Stored items
___

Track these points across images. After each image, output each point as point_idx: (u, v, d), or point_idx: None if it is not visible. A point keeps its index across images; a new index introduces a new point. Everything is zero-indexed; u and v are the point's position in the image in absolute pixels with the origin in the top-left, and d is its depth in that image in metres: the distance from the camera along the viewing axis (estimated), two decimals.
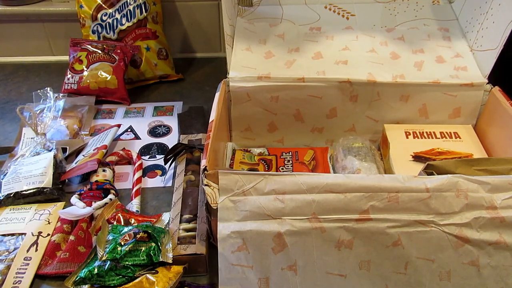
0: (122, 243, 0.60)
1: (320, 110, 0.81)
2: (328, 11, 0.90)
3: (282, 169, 0.76)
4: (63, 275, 0.61)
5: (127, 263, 0.59)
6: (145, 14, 1.03)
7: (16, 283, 0.61)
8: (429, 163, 0.58)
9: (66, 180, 0.79)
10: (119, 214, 0.68)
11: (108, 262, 0.59)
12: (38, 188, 0.74)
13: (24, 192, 0.74)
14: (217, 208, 0.54)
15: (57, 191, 0.75)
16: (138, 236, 0.60)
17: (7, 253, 0.65)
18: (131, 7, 1.02)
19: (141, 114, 0.97)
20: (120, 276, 0.59)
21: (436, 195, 0.52)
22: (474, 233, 0.53)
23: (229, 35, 0.80)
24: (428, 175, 0.56)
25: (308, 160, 0.77)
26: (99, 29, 1.03)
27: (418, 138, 0.77)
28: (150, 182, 0.80)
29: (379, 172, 0.72)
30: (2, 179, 0.77)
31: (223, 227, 0.53)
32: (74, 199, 0.72)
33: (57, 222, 0.70)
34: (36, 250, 0.65)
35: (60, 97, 0.95)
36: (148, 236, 0.61)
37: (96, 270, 0.59)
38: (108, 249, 0.59)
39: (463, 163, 0.59)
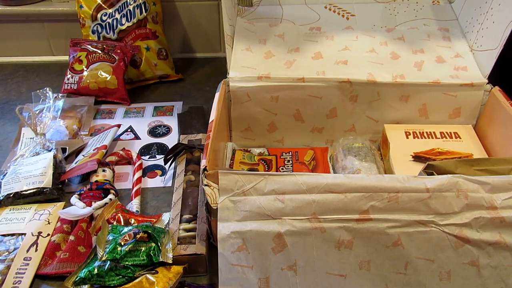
0: (122, 243, 0.59)
1: (320, 110, 0.81)
2: (328, 11, 0.90)
3: (282, 169, 0.76)
4: (63, 275, 0.61)
5: (127, 263, 0.59)
6: (145, 14, 1.03)
7: (16, 283, 0.61)
8: (429, 163, 0.58)
9: (66, 180, 0.79)
10: (119, 214, 0.68)
11: (108, 262, 0.59)
12: (38, 188, 0.74)
13: (24, 192, 0.74)
14: (217, 208, 0.54)
15: (57, 191, 0.75)
16: (138, 236, 0.60)
17: (7, 253, 0.65)
18: (131, 7, 1.02)
19: (141, 114, 0.97)
20: (120, 276, 0.59)
21: (436, 195, 0.52)
22: (474, 233, 0.53)
23: (229, 35, 0.80)
24: (428, 175, 0.56)
25: (308, 160, 0.77)
26: (99, 29, 1.03)
27: (418, 138, 0.77)
28: (150, 182, 0.80)
29: (379, 172, 0.72)
30: (2, 179, 0.77)
31: (223, 227, 0.53)
32: (74, 199, 0.72)
33: (57, 222, 0.70)
34: (36, 250, 0.65)
35: (60, 97, 0.95)
36: (148, 236, 0.61)
37: (96, 270, 0.59)
38: (108, 249, 0.59)
39: (463, 163, 0.59)
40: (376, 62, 0.81)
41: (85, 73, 0.99)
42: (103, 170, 0.78)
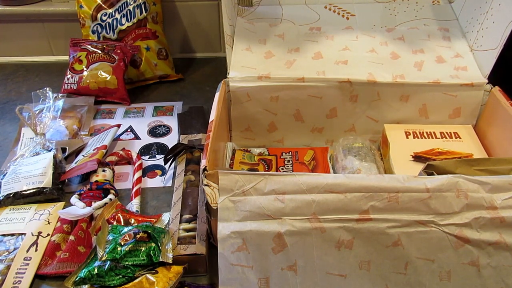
0: (122, 243, 0.59)
1: (320, 110, 0.81)
2: (328, 11, 0.90)
3: (282, 169, 0.76)
4: (63, 275, 0.61)
5: (127, 263, 0.59)
6: (145, 14, 1.03)
7: (16, 283, 0.61)
8: (429, 163, 0.58)
9: (66, 180, 0.79)
10: (119, 214, 0.68)
11: (108, 262, 0.59)
12: (38, 188, 0.74)
13: (24, 192, 0.74)
14: (217, 208, 0.54)
15: (57, 191, 0.75)
16: (138, 236, 0.60)
17: (7, 253, 0.65)
18: (131, 7, 1.02)
19: (141, 114, 0.97)
20: (120, 276, 0.59)
21: (436, 195, 0.52)
22: (474, 233, 0.53)
23: (229, 35, 0.80)
24: (428, 175, 0.56)
25: (308, 160, 0.77)
26: (99, 29, 1.02)
27: (418, 138, 0.77)
28: (150, 182, 0.80)
29: (379, 172, 0.72)
30: (2, 179, 0.77)
31: (223, 227, 0.53)
32: (74, 199, 0.72)
33: (57, 222, 0.70)
34: (36, 250, 0.65)
35: (60, 97, 0.95)
36: (148, 236, 0.61)
37: (96, 270, 0.59)
38: (108, 249, 0.59)
39: (463, 163, 0.59)
40: (376, 62, 0.81)
41: (85, 73, 0.99)
42: (103, 170, 0.78)
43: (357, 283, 0.54)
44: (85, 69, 0.99)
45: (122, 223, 0.66)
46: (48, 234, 0.68)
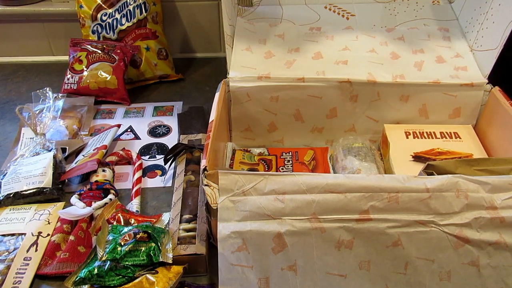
0: (122, 243, 0.59)
1: (320, 110, 0.81)
2: (328, 11, 0.90)
3: (282, 169, 0.76)
4: (63, 275, 0.61)
5: (127, 263, 0.59)
6: (145, 14, 1.03)
7: (16, 283, 0.61)
8: (429, 163, 0.58)
9: (66, 180, 0.79)
10: (119, 214, 0.68)
11: (108, 262, 0.59)
12: (38, 188, 0.74)
13: (24, 192, 0.74)
14: (217, 208, 0.54)
15: (57, 191, 0.75)
16: (138, 236, 0.60)
17: (7, 253, 0.65)
18: (131, 7, 1.02)
19: (141, 114, 0.97)
20: (120, 276, 0.59)
21: (436, 195, 0.52)
22: (474, 233, 0.53)
23: (229, 35, 0.80)
24: (428, 175, 0.56)
25: (308, 160, 0.77)
26: (99, 29, 1.02)
27: (418, 138, 0.77)
28: (150, 182, 0.80)
29: (379, 172, 0.72)
30: (2, 179, 0.77)
31: (223, 227, 0.53)
32: (74, 199, 0.72)
33: (57, 222, 0.70)
34: (36, 250, 0.65)
35: (60, 97, 0.95)
36: (148, 236, 0.61)
37: (96, 270, 0.59)
38: (108, 249, 0.59)
39: (463, 163, 0.59)
40: (376, 62, 0.81)
41: (85, 73, 0.99)
42: (103, 170, 0.78)
43: (357, 283, 0.54)
44: (85, 69, 0.99)
45: (122, 223, 0.66)
46: (48, 234, 0.68)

___

PROBLEM TO WORK ON: All of the data should come back exactly as written, but without pictures.

WRITTEN SOLUTION:
Track these points across images. After each image, output each point as point_idx: (u, v, d), or point_idx: None if it is not visible. A point keeps its index across images; a new index introduces a new point. Everything is zero-indexed; u and v are the point's position in the image in absolute pixels with the origin in the top-left, and d is its depth in that image in metres: the distance from the camera along the viewing axis (estimated), two decimals.
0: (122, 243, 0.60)
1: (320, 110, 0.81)
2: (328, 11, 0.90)
3: (282, 169, 0.76)
4: (63, 275, 0.61)
5: (127, 263, 0.59)
6: (145, 14, 1.03)
7: (16, 283, 0.61)
8: (429, 163, 0.58)
9: (66, 180, 0.79)
10: (119, 214, 0.68)
11: (108, 262, 0.59)
12: (38, 188, 0.74)
13: (24, 192, 0.74)
14: (217, 208, 0.54)
15: (57, 191, 0.75)
16: (138, 236, 0.60)
17: (7, 253, 0.65)
18: (131, 7, 1.02)
19: (141, 114, 0.97)
20: (120, 276, 0.59)
21: (436, 195, 0.52)
22: (474, 233, 0.53)
23: (229, 35, 0.80)
24: (428, 175, 0.56)
25: (308, 160, 0.77)
26: (99, 29, 1.03)
27: (418, 138, 0.77)
28: (150, 182, 0.80)
29: (379, 172, 0.72)
30: (2, 179, 0.77)
31: (223, 227, 0.53)
32: (74, 199, 0.72)
33: (57, 222, 0.70)
34: (36, 250, 0.65)
35: (60, 97, 0.95)
36: (148, 236, 0.61)
37: (96, 270, 0.59)
38: (108, 249, 0.59)
39: (463, 163, 0.59)
0: (122, 243, 0.59)
1: (320, 110, 0.81)
2: (328, 11, 0.90)
3: (282, 169, 0.76)
4: (63, 275, 0.61)
5: (127, 263, 0.59)
6: (145, 14, 1.03)
7: (16, 283, 0.61)
8: (429, 163, 0.58)
9: (66, 180, 0.79)
10: (119, 214, 0.68)
11: (108, 262, 0.59)
12: (38, 188, 0.74)
13: (24, 192, 0.74)
14: (217, 208, 0.54)
15: (57, 191, 0.75)
16: (138, 236, 0.60)
17: (7, 253, 0.65)
18: (131, 7, 1.02)
19: (141, 114, 0.97)
20: (120, 276, 0.59)
21: (436, 195, 0.52)
22: (474, 233, 0.53)
23: (229, 35, 0.80)
24: (428, 175, 0.56)
25: (308, 160, 0.77)
26: (99, 29, 1.03)
27: (418, 138, 0.77)
28: (150, 182, 0.80)
29: (379, 172, 0.72)
30: (2, 179, 0.77)
31: (223, 227, 0.53)
32: (74, 199, 0.72)
33: (57, 222, 0.70)
34: (36, 250, 0.65)
35: (60, 97, 0.95)
36: (148, 236, 0.61)
37: (96, 270, 0.59)
38: (108, 249, 0.59)
39: (463, 163, 0.59)
40: (376, 62, 0.81)
41: (85, 73, 0.99)
42: (103, 170, 0.78)
0: (122, 243, 0.59)
1: (320, 110, 0.81)
2: (328, 11, 0.90)
3: (282, 169, 0.76)
4: (63, 275, 0.61)
5: (127, 263, 0.59)
6: (145, 14, 1.03)
7: (16, 283, 0.61)
8: (429, 163, 0.58)
9: (66, 180, 0.79)
10: (119, 214, 0.68)
11: (108, 262, 0.59)
12: (38, 188, 0.74)
13: (24, 192, 0.74)
14: (217, 208, 0.54)
15: (57, 191, 0.75)
16: (138, 236, 0.60)
17: (7, 253, 0.65)
18: (131, 7, 1.02)
19: (141, 114, 0.97)
20: (120, 276, 0.59)
21: (436, 195, 0.52)
22: (474, 233, 0.53)
23: (229, 35, 0.80)
24: (428, 175, 0.56)
25: (308, 160, 0.77)
26: (99, 29, 1.02)
27: (418, 138, 0.77)
28: (150, 182, 0.80)
29: (379, 172, 0.72)
30: (2, 179, 0.77)
31: (223, 227, 0.53)
32: (74, 199, 0.72)
33: (57, 222, 0.70)
34: (36, 250, 0.65)
35: (60, 97, 0.95)
36: (148, 236, 0.61)
37: (96, 270, 0.59)
38: (108, 249, 0.59)
39: (463, 163, 0.59)
40: (376, 62, 0.81)
41: (85, 73, 0.99)
42: (103, 170, 0.78)
43: (357, 283, 0.54)
44: (85, 69, 0.99)
45: (122, 223, 0.66)
46: (48, 234, 0.68)
0: (122, 243, 0.59)
1: (320, 110, 0.81)
2: (328, 11, 0.90)
3: (282, 169, 0.76)
4: (63, 275, 0.61)
5: (127, 263, 0.59)
6: (145, 14, 1.03)
7: (16, 283, 0.61)
8: (429, 163, 0.58)
9: (66, 180, 0.79)
10: (119, 214, 0.68)
11: (108, 262, 0.59)
12: (38, 188, 0.74)
13: (24, 192, 0.74)
14: (217, 208, 0.54)
15: (57, 191, 0.75)
16: (138, 236, 0.60)
17: (7, 253, 0.65)
18: (131, 7, 1.02)
19: (141, 114, 0.97)
20: (120, 276, 0.59)
21: (436, 195, 0.52)
22: (474, 233, 0.53)
23: (229, 35, 0.80)
24: (428, 175, 0.56)
25: (308, 160, 0.77)
26: (99, 29, 1.02)
27: (418, 138, 0.77)
28: (150, 182, 0.80)
29: (379, 172, 0.72)
30: (2, 179, 0.77)
31: (223, 227, 0.53)
32: (74, 199, 0.72)
33: (57, 222, 0.70)
34: (36, 250, 0.65)
35: (60, 97, 0.95)
36: (148, 236, 0.61)
37: (96, 270, 0.59)
38: (108, 249, 0.59)
39: (463, 163, 0.59)
40: (376, 62, 0.81)
41: (85, 73, 0.99)
42: (103, 170, 0.78)
43: (357, 283, 0.54)
44: (85, 69, 0.99)
45: (122, 223, 0.66)
46: (48, 234, 0.68)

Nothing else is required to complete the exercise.